TRAPANI. Attraverso una nota stampa arriva l’appello di, Paolo Petralia Camassa, ai comuni del territorio provinciale di Trapani per l’abolizione del numero chiuso in medicina.
Come ormai noto da anni, la condizione ospedaliera e dei pronto soccorso nella nostra provincia ci porta ad avere uno scompenso in termini numerici in tutti i reparti. Non c’è un solo ospedale o struttura sanitaria che non viva una faticosa situazione di sottodimensionamento strutturale di utenza medica comportando così una carente offerta di servizi sanitari che provoca giornalmente danno ai cittadini del nostro territorio. Tale condizione non è differente in altre aree del Paese, anche nelle zone più attrezzate come l’Emilia-Romagna, così come dichiarato di recente dal presidente Bonaccini, il sottodimensionamento dei medici nei reparti è crescente e provocherà una forte scossa sociale se non si interverrà con cura e prontezza nei prossimi mesi.

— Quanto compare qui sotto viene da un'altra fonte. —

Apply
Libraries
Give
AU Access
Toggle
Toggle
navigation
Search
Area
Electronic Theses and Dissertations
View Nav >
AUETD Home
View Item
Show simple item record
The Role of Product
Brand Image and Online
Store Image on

La condizione deficitaria di personale medico nel nostro territorio ha comportato, come comunicato nei primi giorni di settembre dal commissario straordinario dell’ASP di Trapani, Dott. Vincenzo Spera, l’assunzione di “almeno” quaranta medici argentini per aumentare la dotazione organica degli ospedali e per offrire un servizio migliore a partire dai pronto soccorso di tutti i nosocomi provinciali. Non possiamo che raccogliere con favore questa iniziativa dell’ASP di Trapani, dando il benvenuto ai medici d’oltreoceano, ma una riflessione e una conseguente proposta vengono di seguito riportate per una condivisione il più possibile allargata e priva di ragionamenti di colore politico o di appartenenza. La Regione Campania ha di recente approvato una Proposta di Legge per l’abolizione del numero chiuso alla facoltà di Medicina in tutta Italia. Tale proposta si pone l’obiettivo di consentire un più facile accesso alla formazione con l’iscrizione diretta alla facoltà di Medicina, aumentando il numero di laureati in una fase di carenza ormai strutturale in Italia, con riflessi negativi sul funzionamento del servizio sanitario pubblico nazionale. Una proposta di legge simile venne portata in discussione in Parlamento dalla Regione Veneto nel 2018. Si ritiene, dunque, che tale iniziativa possa e debba essere condivisa anche dalla politica regionale siciliana e, nello specifico, che i comuni possano dare un indirizzo chiaro al Governo della Regione in tal senso attraverso l’approvazione di un ordine del giorno. Tale posizione si fonda non soltanto sull’opportunità di potere unire le forze tra le istituzioni territoriali e regionali, al di là dei colori e degli schieramenti, ma anche su una riflessione ulteriore che si ritiene doveroso condividere. I ragazzi e le ragazze che preparano i test in medicina sono costretti, ormai da anni, a pagare corsi privati altamente costosi, nell’ordine dei 1.500-3.000 euro a studente, talvolta anche in nero, alimentando così le incertezze per chi questi corsi non può nemmeno permetterseli, e costringendo le famiglie a non avere alternative per poter regalare ai propri figli il futuro che desiderano e meritano. Oggi per chi vuole intraprendere il percorso nella facoltà di medicina non basta solamente pagare la retta universitaria poiché quello della preparazione ai test è diventato un passaggio obbligato, comportando dunque disparità e ulteriori esborsi di denaro.
Tale situazione non è più accettabile e i comuni, nell’esercizio del loro importante ruolo di indirizzo, hanno, a parere di chi scrive, il dovere di far sentire la propria voce e per loro tramite quella di tantissimi ragazzi e ragazze che chiedono parità di diritti. Tale appello, come rappresentato in premessa, non gioverebbe solo ai giovani del nostro Paese, ma aiuterebbe anche a sostenere il servizio sanitario pubblico oggi in forte crisi. Si precisa in chiusura che tale proposta di rimozione del numero chiuso in Medicina non sarebbe da sola risolutiva, ma andrebbe anche aumentata la spesa pubblica in favore delle borse di studio per le specializzazioni al fine di riuscire a coprire i tanti reparti in enorme sofferenza non solo nel nostro, ma in tantissimi territori italiani. I comuni giocano in questo quadro un ruolo centrale per sensibilizzare le istituzioni locali e regionali e per lanciare un messaggio politico di futuro e di tutela dei diritti.